Pour un propriétaire foncier, le maintien d’une forêt n’a de sens que si la forêt est rentable. C’est le GIEC qui l’a le mieux dit : “À long terme, une stratégie de gestion durable des forêts visant à maintenir ou à augmenter les stocks forestiers, tout en produisant un rendement annuel soutenu de bois, de fibre ou d’énergie de la forêt, générera le plus grand bénéfice d’atténuation durable”. La biomasse n’est pas seulement bonne pour l’environnement, elle est essentielle. C’est pourquoi il est important de maintenir la rentabilité des forêts.

Les forêts américaines sont devenues négatives en carbone (puits de carbone) vers 1952, ce qui signifie que chaque année, elles ont commencé à retenir plus de carbone qu’elles n’en ont libéré. Comment les États-Unis ont-ils réussi à transformer leurs forêts en puits de carbone ? Par la gestion des forêts. Depuis des décennies, les propriétaires forestiers américains gèrent les forêts pour s’assurer qu’elles produisent du bois de la meilleure qualité possible en coupant et en enlevant les arbres malades et morts et en veillant à ce que ceux qui restent soient bien espacés et en bonne santé. Cela est également bénéfique pour l’environnement, puisque le bois mort qui libérerait lentement son carbone de toute façon est vendu à profit et que les arbres qui restent peuvent se développer plus fortement, ce qui signifie plus de carbone retiré de l’atmosphère pour leur croissance.

Ce système n’a pas besoin d’être ajusté ; il est déjà en place grâce à la propriété privée, et toutes nos lois et tous nos systèmes sont orientés dans ce sens.
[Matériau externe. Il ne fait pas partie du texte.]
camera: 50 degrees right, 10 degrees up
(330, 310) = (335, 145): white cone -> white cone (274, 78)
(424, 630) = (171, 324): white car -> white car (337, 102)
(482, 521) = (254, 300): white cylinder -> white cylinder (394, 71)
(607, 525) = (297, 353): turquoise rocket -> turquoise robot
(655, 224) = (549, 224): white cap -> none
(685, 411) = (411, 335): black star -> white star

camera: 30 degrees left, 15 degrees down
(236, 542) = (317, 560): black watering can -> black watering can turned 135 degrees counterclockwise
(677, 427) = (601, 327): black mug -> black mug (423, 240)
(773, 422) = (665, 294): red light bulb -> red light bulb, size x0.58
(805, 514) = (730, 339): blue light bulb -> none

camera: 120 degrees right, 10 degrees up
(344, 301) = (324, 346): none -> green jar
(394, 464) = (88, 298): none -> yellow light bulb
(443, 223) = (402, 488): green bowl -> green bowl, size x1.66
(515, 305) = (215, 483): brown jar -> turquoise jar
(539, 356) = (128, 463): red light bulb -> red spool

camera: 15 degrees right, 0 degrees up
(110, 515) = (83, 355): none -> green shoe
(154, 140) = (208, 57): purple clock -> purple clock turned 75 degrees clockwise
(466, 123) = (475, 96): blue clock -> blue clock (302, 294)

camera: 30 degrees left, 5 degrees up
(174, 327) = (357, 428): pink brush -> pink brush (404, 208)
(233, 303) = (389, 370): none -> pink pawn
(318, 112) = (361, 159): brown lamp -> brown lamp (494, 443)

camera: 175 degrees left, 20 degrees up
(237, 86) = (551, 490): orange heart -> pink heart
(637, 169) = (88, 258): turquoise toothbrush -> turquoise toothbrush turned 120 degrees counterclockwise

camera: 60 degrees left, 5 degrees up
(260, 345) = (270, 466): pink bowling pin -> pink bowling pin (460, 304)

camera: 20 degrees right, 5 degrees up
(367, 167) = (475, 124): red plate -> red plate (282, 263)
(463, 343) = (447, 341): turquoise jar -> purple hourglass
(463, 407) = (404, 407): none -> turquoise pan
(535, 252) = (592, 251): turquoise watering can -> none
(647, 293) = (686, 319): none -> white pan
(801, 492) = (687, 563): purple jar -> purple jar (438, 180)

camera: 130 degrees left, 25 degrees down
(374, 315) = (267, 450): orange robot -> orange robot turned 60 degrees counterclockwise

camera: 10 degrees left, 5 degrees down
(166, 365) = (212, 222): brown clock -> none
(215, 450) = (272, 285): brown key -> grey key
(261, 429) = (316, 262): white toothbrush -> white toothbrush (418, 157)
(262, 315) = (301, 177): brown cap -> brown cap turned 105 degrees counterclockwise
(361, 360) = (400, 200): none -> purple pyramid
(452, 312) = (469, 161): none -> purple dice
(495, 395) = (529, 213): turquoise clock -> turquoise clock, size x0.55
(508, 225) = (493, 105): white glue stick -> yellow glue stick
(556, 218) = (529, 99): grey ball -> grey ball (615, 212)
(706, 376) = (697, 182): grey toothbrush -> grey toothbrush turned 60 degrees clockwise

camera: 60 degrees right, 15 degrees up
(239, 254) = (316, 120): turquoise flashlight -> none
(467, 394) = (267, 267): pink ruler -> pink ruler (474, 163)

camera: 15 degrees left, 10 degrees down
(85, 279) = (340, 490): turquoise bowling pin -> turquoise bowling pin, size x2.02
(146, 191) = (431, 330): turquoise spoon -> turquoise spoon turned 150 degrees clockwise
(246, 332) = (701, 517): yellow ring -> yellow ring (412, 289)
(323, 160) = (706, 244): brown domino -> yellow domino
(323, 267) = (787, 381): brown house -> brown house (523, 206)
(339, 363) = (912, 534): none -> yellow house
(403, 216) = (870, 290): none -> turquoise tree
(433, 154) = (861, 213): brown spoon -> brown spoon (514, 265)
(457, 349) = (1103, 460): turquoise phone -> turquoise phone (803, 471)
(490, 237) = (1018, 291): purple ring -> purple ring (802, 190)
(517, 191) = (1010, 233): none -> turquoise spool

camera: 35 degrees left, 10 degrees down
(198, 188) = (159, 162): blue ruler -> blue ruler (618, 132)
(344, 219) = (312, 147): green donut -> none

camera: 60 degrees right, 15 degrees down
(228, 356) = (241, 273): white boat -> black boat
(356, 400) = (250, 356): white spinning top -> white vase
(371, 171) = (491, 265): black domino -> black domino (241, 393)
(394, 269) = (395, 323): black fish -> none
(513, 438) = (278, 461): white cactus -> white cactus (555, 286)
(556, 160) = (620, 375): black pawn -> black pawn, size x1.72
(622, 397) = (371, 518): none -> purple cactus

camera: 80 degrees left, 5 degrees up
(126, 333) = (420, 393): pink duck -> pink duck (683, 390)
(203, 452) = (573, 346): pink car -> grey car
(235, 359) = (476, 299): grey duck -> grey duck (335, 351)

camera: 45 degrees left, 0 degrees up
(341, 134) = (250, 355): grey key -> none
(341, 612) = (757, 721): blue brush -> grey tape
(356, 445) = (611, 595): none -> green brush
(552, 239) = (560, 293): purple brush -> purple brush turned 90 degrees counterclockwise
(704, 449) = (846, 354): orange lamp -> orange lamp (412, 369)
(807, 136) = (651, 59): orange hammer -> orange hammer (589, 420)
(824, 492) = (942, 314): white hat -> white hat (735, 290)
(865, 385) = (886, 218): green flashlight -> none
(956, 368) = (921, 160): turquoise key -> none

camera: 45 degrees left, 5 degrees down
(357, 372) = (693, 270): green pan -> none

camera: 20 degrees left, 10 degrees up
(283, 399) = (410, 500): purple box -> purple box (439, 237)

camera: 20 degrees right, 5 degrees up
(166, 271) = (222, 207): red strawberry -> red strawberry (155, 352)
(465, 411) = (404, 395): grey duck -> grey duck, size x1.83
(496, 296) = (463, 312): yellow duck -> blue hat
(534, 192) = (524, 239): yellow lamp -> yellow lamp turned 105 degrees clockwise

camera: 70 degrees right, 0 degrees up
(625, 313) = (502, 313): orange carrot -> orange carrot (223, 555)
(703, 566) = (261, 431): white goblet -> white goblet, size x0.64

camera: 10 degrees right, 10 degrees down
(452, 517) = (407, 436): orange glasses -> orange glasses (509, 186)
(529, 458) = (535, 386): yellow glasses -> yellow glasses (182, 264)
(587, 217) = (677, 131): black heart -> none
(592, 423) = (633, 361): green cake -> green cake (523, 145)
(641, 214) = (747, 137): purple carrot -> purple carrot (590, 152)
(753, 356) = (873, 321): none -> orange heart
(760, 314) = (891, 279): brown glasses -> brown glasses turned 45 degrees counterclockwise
La seule chose qui peut menacer ce système est le manque de demande pour le bois de qualité inférieure qui constitue la majorité de la production de toute forêt. Malheureusement, c’est ce qui se passe actuellement. Par exemple, dans le Vermont, 22 acres de forêt sont défrichés chaque jour pour le développement, avec un nombre similaire dans tout le Nord-Est. Utiliser davantage de biomasse pour chauffer nos maisons et nos entreprises peut contribuer à inverser cette tendance.

Conserver l’énergie au niveau local

L’utilisation du gaz naturel explose actuellement. La fracturation hydraulique (fracturation) a permis d’augmenter considérablement la quantité de gaz pouvant être forée dans la terre. Ce gaz, qui est maintenant utilisé pour chauffer les zones urbaines de la Nouvelle-Angleterre, doit être transporté par pipeline depuis le Midwest, et ici, la politique est intervenue. Les gazoducs se heurtent souvent à l’opposition des États, des collectivités locales, de l’environnement et parfois du gouvernement fédéral, selon le parti au pouvoir. De plus, une très petite partie de l’argent dépensé en combustibles fossiles en Nouvelle-Angleterre reste ici.

La biomasse n’est confrontée à aucun de ces problèmes. La Nouvelle-Angleterre et New York sont couvertes de forêts bien gérées, prêtes à répondre à nos besoins énergétiques locaux – en particulier dans les zones rurales, aucun pipeline n’est nécessaire. Aucune politique extérieure ne peut intervenir. La récolte et le transport créent de nombreux emplois locaux et les propriétaires forestiers gagnent de l’argent, ce qui stimule notre économie locale. Et la biomasse, parce qu’elle est renouvelable, est gagnante sur toute la ligne.

Le soutien à la biomasse devrait devenir une priorité énergétique régionale et nationale, et non une réflexion après coup.

Les prochaines décennies seront révolutionnaires pour l’industrie de l’énergie. Il n’y a aucun doute à ce sujet. Ce qui est en question, c’est la voie que nous empruntons pour passer des combustibles fossiles aux énergies renouvelables. Si l’objectif final est que toute l’énergie provienne du solaire et de l’éolien, il est peu probable que cela se produise avant des décennies. Le vent ne souffle pas toujours, et le soleil ne brille pas toujours non plus. C’est là que la biomasse entre en jeu ; c’est un combustible de transition durable et renouvelable qui réduit la production de carbone pendant la transition et qui reste une source d’énergie de secours durable lorsque la transition est terminée.

Conserver les forêts comme des forêts est un objectif économique et environnemental intelligent pour nos communautés, notre région et notre avenir.